(Stored data entries)
⁂
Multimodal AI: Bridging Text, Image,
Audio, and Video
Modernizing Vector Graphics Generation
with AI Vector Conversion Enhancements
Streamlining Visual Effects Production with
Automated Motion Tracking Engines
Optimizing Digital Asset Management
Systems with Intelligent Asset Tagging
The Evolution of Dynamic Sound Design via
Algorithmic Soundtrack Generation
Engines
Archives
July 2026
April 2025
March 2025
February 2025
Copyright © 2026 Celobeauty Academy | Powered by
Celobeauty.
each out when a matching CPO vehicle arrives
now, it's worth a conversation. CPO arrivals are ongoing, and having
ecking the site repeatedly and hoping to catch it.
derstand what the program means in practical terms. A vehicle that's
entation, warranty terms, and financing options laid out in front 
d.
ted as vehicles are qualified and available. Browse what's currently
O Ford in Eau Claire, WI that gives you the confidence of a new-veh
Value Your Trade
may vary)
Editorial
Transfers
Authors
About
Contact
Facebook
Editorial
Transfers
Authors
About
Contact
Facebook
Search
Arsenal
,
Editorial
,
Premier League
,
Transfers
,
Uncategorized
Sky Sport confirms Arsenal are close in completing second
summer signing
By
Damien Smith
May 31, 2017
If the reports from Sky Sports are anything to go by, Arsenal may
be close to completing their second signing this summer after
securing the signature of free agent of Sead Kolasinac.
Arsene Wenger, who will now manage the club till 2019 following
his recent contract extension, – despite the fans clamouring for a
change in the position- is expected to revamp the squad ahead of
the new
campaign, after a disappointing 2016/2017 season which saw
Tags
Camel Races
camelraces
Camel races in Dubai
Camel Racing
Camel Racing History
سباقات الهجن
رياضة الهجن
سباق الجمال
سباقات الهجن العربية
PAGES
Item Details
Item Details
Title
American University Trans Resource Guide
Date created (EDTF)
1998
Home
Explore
⁂
● **DESCRIPTION OF THE TASK**
Extract each line holding the word "الهجن" from the records.

● **OUTPUT BELOW**
سباقات الهجن
رياضة الهجن
سباقات الهجن العربية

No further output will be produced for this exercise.